Текстовый фрагмент →
════════
Это крайне позорная, прежде всего своим вырожденным примитивизмом, картина заслуживает более подробного описания…
Направленная идеологическая деформация науки началась еще в 20-е годы. Первыми под теоретические устои нового общества поспешили подстроиться науки гуманитарного цикла: философия, история, филология.
Пропуском в большую науку стали не знания, а критерии совсем иного рода: анкета, «правильность» взглядов и неколебимость идейной позиции. Истинность любого научного утверждения теперь поверялась не фактами, а тем, как надежно оно укладывается в марксизм и сколь прочно сцепляется с диалектическим и историческим материализмом. Только эти критерии стали убедительны, только они гарантировали живучесть научных концепций. Разумеется, развивать науку с помощью марксистско-ленинского цитатника нашлось великое множество. Все они встали неодолимой стеной на пути тех, кто по старинке добывал знания в лабораториях, проверяя и перепроверяя эксперименты. Постепенно сторонники «классовой» науки заняли в ней все ключевые посты: кафедры в университетах, лаборатории в академических институтах, а начиная с 30-х годов все настойчивей стали прорываться и в саму Академию наук.
Уже с конца 20-х – начала 30-х годов выкованные в Коммунистической академии марксистские кадры да окрепшие и вошедшие в образ ученых шариковы из «выдвиженцев» и «рабочих-аспирантов» начали невиданную «культурную революцию», а проще говоря, открытую классовую войну на научном фронте. Это было, разумеется, лишь идеологической ширмой. На самом деле, эти ученые-марксисты начали смертельную схватку за свою науку, за то, в чем они были сильны, а вследствие поверхностной образованности искренне полагали, что с помощью диалектического и исторического материализма они быстро раскроют все тайны мироздания: от строения атомного ядра до механизма наследственности.
Науку, как выразился Л. Радзиховский, стали «грубо и с бранью заталкивать в марксизм», а тех, кто сопротивлялся, сдавали в ОГПУ и с облегчением вздыхали: еще одним «вредителем» стало меньше. Все эти порожденцы советской науки, кто явно, а кто стесняясь, стали своеобразным ГПУ научной мысли [298]. От подобного, не совсем почтенного амплуа им было не отвертеться: не для того рабоче-крестьянская власть учила их, не для того держала на своей шее, чтобы они, захватив командные посты в науке, не очистили ее от буржуазной накипи.
════════
Задания →
1. Перепечатайте из фрагмента об идеологизации науки отрывок, начиная со слов «Науку, как выразился» и далее вплоть до слов «от буржуазной накипи.».
2. Ответьте на вопросы по фрагменту об идеологизации науки.
(a) Какие науки первыми поспешили подстроиться под теоретические устои нового общества?
(b) Начиная с каких годов сторонники «классовой» науки стали все настойчивее прорываться в Академию наук?
(c) Куда сдавали тех, кто сопротивлялся «заталкиванию» науки в марксизм?
3. Продолжите фрагмент об идеологизации науки, начав сразу после его последнего предложения.

Исходные данные →
════════
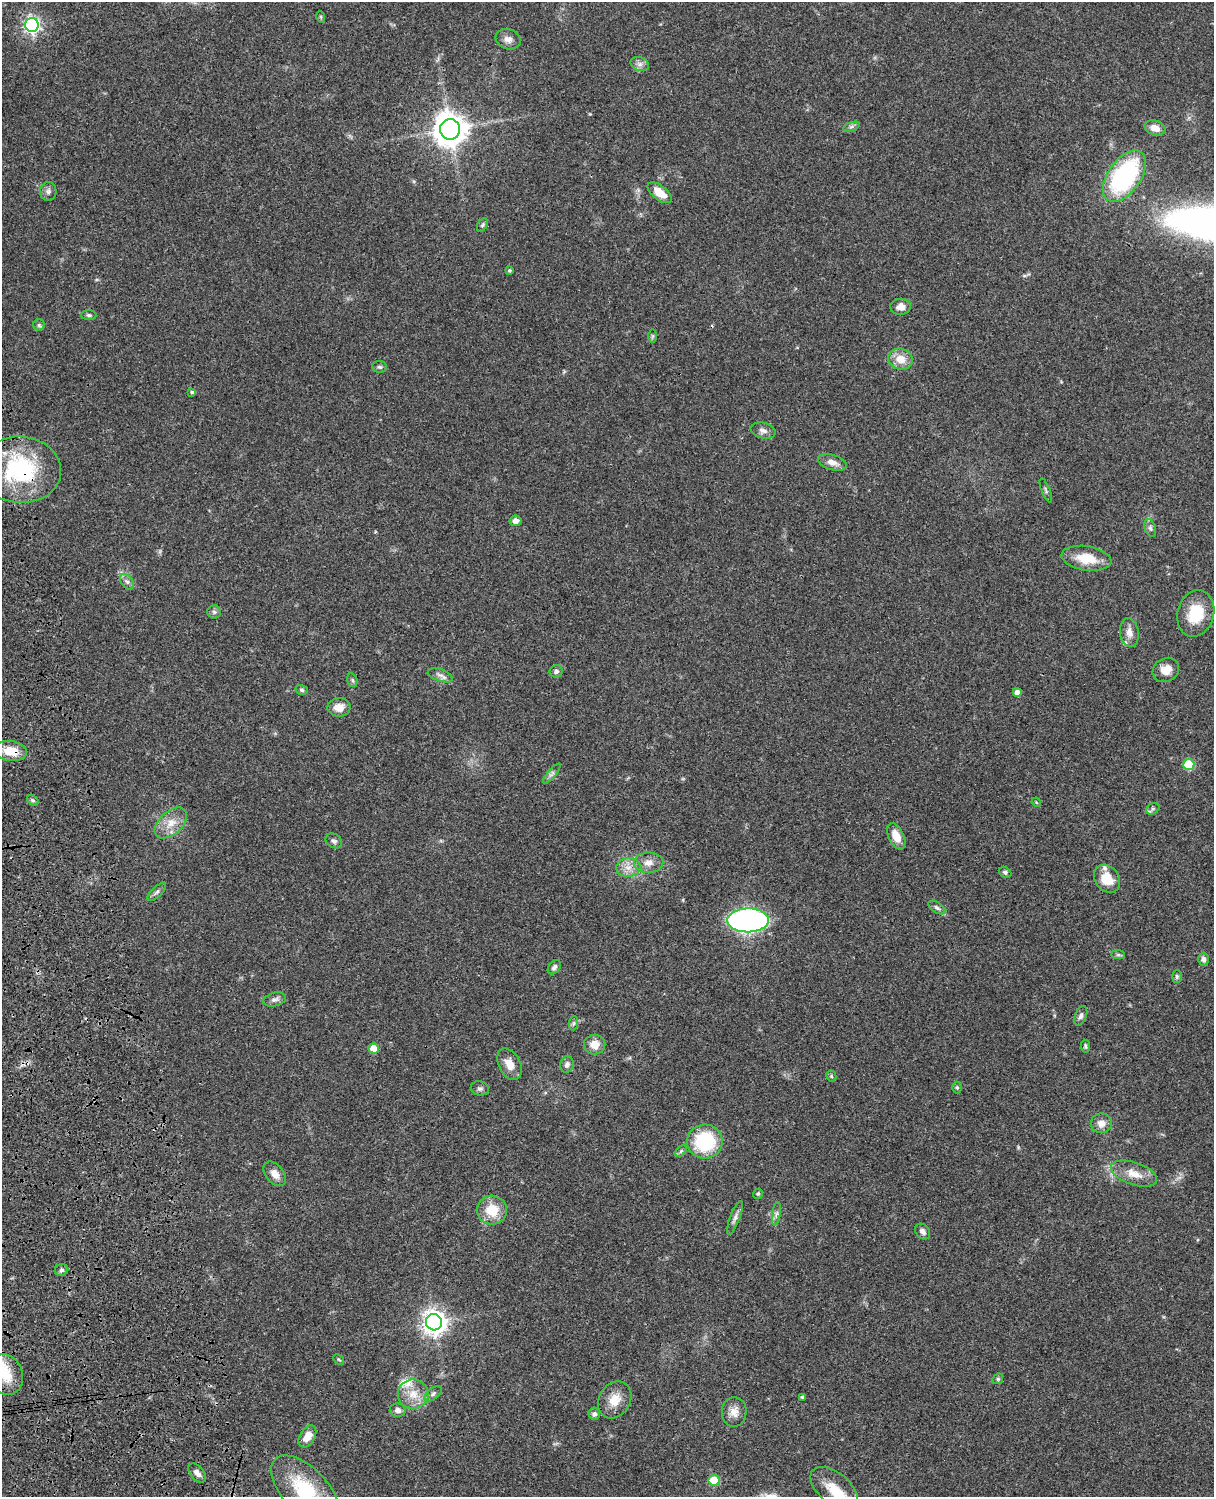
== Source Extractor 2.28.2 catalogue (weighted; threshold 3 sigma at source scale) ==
════════
Ответы →
1.
Науку, как выразился Л. Радзиховский, стали «грубо и с бранью заталкивать в марксизм», а тех, кто сопротивлялся, сдавали в ОГПУ и с облегчением вздыхали: еще одним «вредителем» стало меньше. Все эти порожденцы советской науки, кто явно, а кто стесняясь, стали своеобразным ГПУ научной мысли [298]. От подобного, не совсем почтенного амплуа им было не отвертеться: не для того рабоче-крестьянская власть учила их, не для того держала на своей шее, чтобы они, захватив командные посты в науке, не очистили ее от буржуазной накипи.

2.
(a) Науки гуманитарного цикла: философия, история, филология.
(b) Начиная с 30-х годов.
(c) В ОГПУ.

3.
Все они прочно еще с университетской скамьи усвоили непреложные истины советской науки. Наука эта:
во-первых, народная (ее истины должны быть понятны любому, даже неграмотному человеку);
во-вторых, советская наука – партийная, причем всякая;
в-третьих, советская наука материалистична и служит практике народного хозяйства;
в-четвертых, советская наука – плановая, ее развивают по заранее утвержденному директивными органами плану.
Наконец, одно из самых важных сущностных начал советской науки – она является классовой и отношение к работникам науки также, разумеется, классовое.
Именно этими болячками, став советской, повредилась российская наука. Все их мы описывать не будем, поясним лишь одну – что означал ее плановый характер. Идеологом и непримиримым борцом за планирование науки был Н.И. Бухарин. Логика его была предельно проста: социализм мы строим впервые в мире, строим «от ума», а следовательно, по плану. Наука для нас, коммунистов, является «всепроникающим» принципом и методом строительства социализма, ибо все наши практические шаги имеют научное обоснование.
Вывод, отсюда напрашивающийся, очевиден: науку надо планировать. «Мы должны, – говорил Бухарин, – со всей решительностью, со всей твердостью, со всей последовательностью, самым крупным образом повернуть сеть наших научно-исследовательских учреждений в сторону социалистической реконструкции и обороны страны» [299].
Бухарин добился того, что внедрил-таки в головы строптивых «буржуазных ученых» необходимость планировать свою работу. Задумано все это было, конечно, не только для лучшей координации научно-исследовательских работ и ориентации их на решение первоочередных задач социалистического строительства. Когда научная работа спланирована, легче было организовать и контроль за умонастроениями ученых.
НИС ВСНХ СССР (им руководил Бухарин) 6 – 11 апреля 1931 г. впервые в истории провел Всесоюзную конференцию по планированию науки. Участвовало в ней 930 ученых. Главный докладчик, само собой, Бухарин. Вот чему он учил работников научного фронта: позиция советской науки находит свое выражение в лозунге: «…всё на службу великому социалистическому строительству и обороне пролетарской страны. Этот лозунг есть центральная директива всей плановой научно-исследовательской работы, альфа и омега, начало и конец премудрости, определяющая всеобщая установка» [300]. Подобного рода «установки», как нетрудно догадаться, даже в то время никакого содержательного смысла не имели. Они справедливо воспринимались только как очередная устрашающая партийная директива.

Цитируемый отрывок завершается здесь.